§ **Work required**
When you repeat the records, keep every word exact and drop each picture.

Saved entries
=======

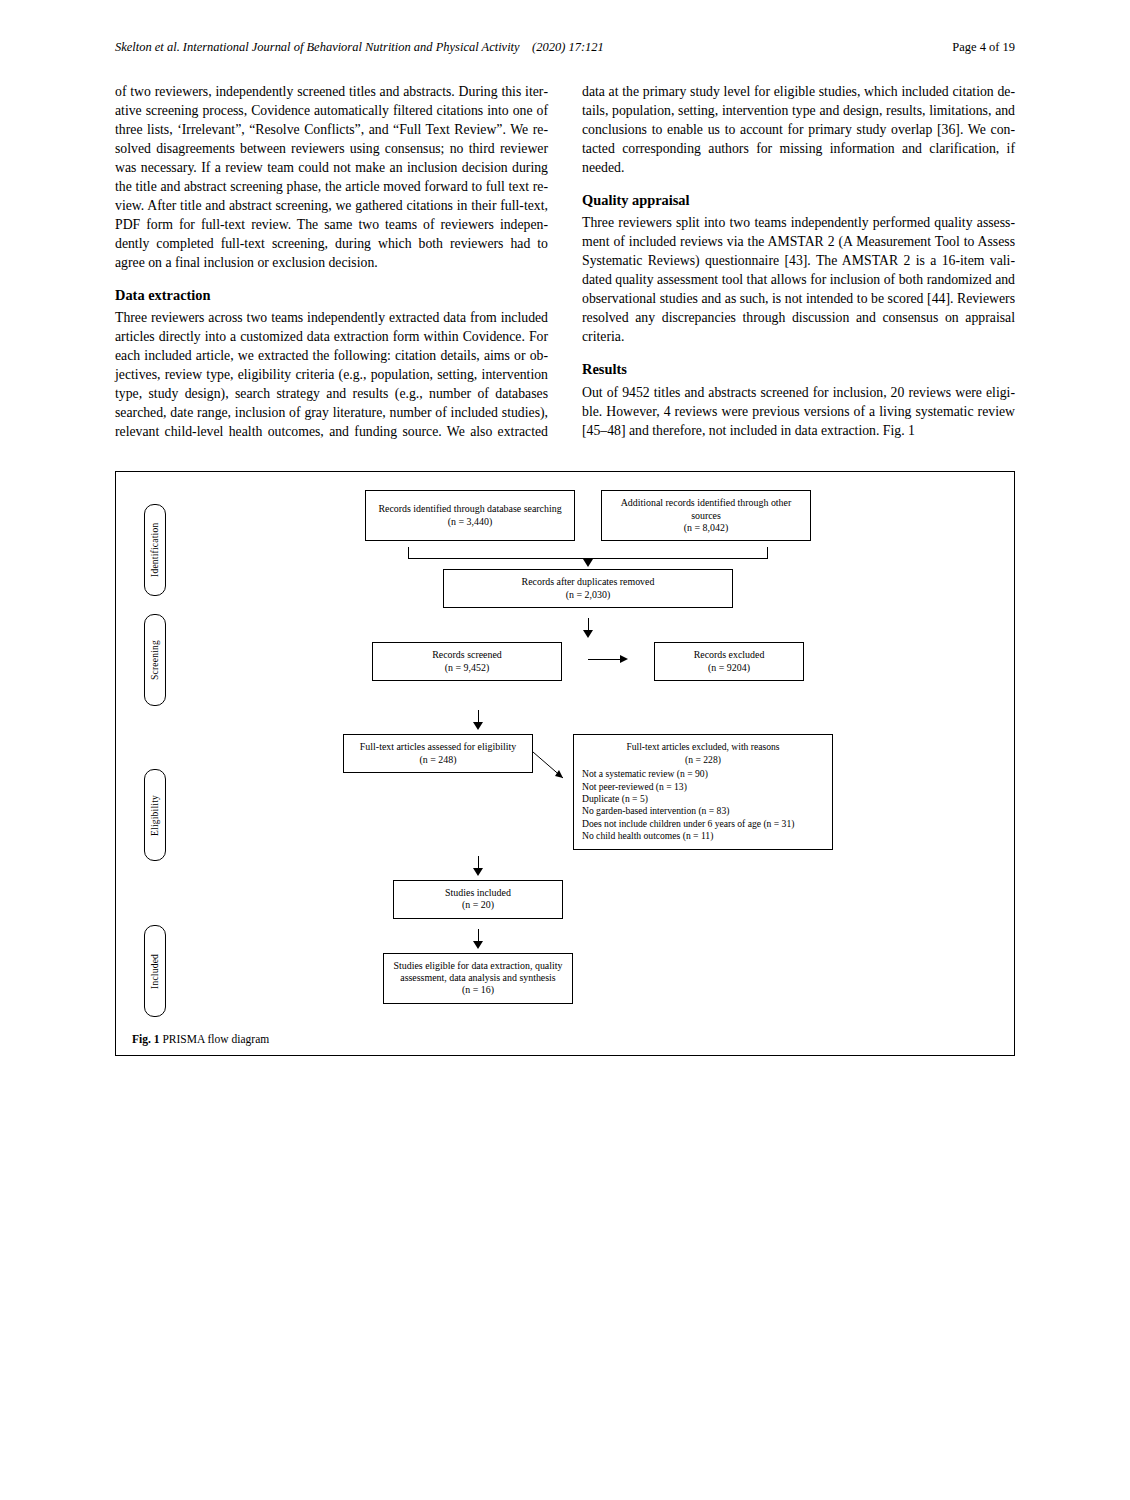Skelton et al. International Journal of Behavioral Nutrition and Physical Activity (2020) 17:121
Page 4 of 19
of two reviewers, independently screened titles and abstracts. During this iterative screening process, Covidence automatically filtered citations into one of three lists, ‘Irrelevant”, “Resolve Conflicts”, and “Full Text Review”. We resolved disagreements between reviewers using consensus; no third reviewer was necessary. If a review team could not make an inclusion decision during the title and abstract screening phase, the article moved forward to full text review. After title and abstract screening, we gathered citations in their full-text, PDF form for full-text review. The same two teams of reviewers independently completed full-text screening, during which both reviewers had to agree on a final inclusion or exclusion decision.
Data extraction
Three reviewers across two teams independently extracted data from included articles directly into a customized data extraction form within Covidence. For each included article, we extracted the following: citation details, aims or objectives, review type, eligibility criteria (e.g., population, setting, intervention type, study design), search strategy and results (e.g., number of databases searched, date range, inclusion of gray literature, number of included studies), relevant child-level health outcomes, and funding source. We also extracted data at the primary study level for eligible studies, which included citation details, population, setting, intervention type and design, results, limitations, and conclusions to enable us to account for primary study overlap [36]. We contacted corresponding authors for missing information and clarification, if needed.
Quality appraisal
Three reviewers split into two teams independently performed quality assessment of included reviews via the AMSTAR 2 (A Measurement Tool to Assess Systematic Reviews) questionnaire [43]. The AMSTAR 2 is a 16-item validated quality assessment tool that allows for inclusion of both randomized and observational studies and as such, is not intended to be scored [44]. Reviewers resolved any discrepancies through discussion and consensus on appraisal criteria.
Results
Out of 9452 titles and abstracts screened for inclusion, 20 reviews were eligible. However, 4 reviews were previous versions of a living systematic review [45–48] and therefore, not included in data extraction. Fig. 1
Identification
Records identified through database searching
(n = 3,440)
Additional records identified through other sources
(n = 8,042)
Records after duplicates removed
(n = 2,030)
Screening
Records screened
(n = 9,452)
Records excluded
(n = 9204)
Eligibility
Full-text articles assessed for eligibility
(n = 248)
Full-text articles excluded, with reasons
(n = 228) Not a systematic review (n = 90)
Not peer-reviewed (n = 13)
Duplicate (n = 5)
No garden-based intervention (n = 83)
Does not include children under 6 years of age (n = 31)
No child health outcomes (n = 11)
Studies included
(n = 20)
Included
Studies eligible for data extraction, quality assessment, data analysis and synthesis
(n = 16)
Fig. 1 PRISMA flow diagram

=======

§ **Task solution**
Skelton et al. International Journal of Behavioral Nutrition and Physical Activity (2020) 17:121
Page 4 of 19
of two reviewers, independently screened titles and abstracts. During this iterative screening process, Covidence automatically filtered citations into one of three lists, ‘Irrelevant”, “Resolve Conflicts”, and “Full Text Review”. We resolved disagreements between reviewers using consensus; no third reviewer was necessary. If a review team could not make an inclusion decision during the title and abstract screening phase, the article moved forward to full text review. After title and abstract screening, we gathered citations in their full-text, PDF form for full-text review. The same two teams of reviewers independently completed full-text screening, during which both reviewers had to agree on a final inclusion or exclusion decision.
Data extraction
Three reviewers across two teams independently extracted data from included articles directly into a customized data extraction form within Covidence. For each included article, we extracted the following: citation details, aims or objectives, review type, eligibility criteria (e.g., population, setting, intervention type, study design), search strategy and results (e.g., number of databases searched, date range, inclusion of gray literature, number of included studies), relevant child-level health outcomes, and funding source. We also extracted data at the primary study level for eligible studies, which included citation details, population, setting, intervention type and design, results, limitations, and conclusions to enable us to account for primary study overlap [36]. We contacted corresponding authors for missing information and clarification, if needed.
Quality appraisal
Three reviewers split into two teams independently performed quality assessment of included reviews via the AMSTAR 2 (A Measurement Tool to Assess Systematic Reviews) questionnaire [43]. The AMSTAR 2 is a 16-item validated quality assessment tool that allows for inclusion of both randomized and observational studies and as such, is not intended to be scored [44]. Reviewers resolved any discrepancies through discussion and consensus on appraisal criteria.
Results
Out of 9452 titles and abstracts screened for inclusion, 20 reviews were eligible. However, 4 reviews were previous versions of a living systematic review [45–48] and therefore, not included in data extraction. Fig. 1
Identification
Records identified through database searching
(n = 3,440)
Additional records identified through other sources
(n = 8,042)
Records after duplicates removed
(n = 2,030)
Screening
Records screened
(n = 9,452)
Records excluded
(n = 9204)
Eligibility
Full-text articles assessed for eligibility
(n = 248)
Full-text articles excluded, with reasons
(n = 228) Not a systematic review (n = 90)
Not peer-reviewed (n = 13)
Duplicate (n = 5)
No garden-based intervention (n = 83)
Does not include children under 6 years of age (n = 31)
No child health outcomes (n = 11)
Studies included
(n = 20)
Included
Studies eligible for data extraction, quality assessment, data analysis and synthesis
(n = 16)
Fig. 1 PRISMA flow diagram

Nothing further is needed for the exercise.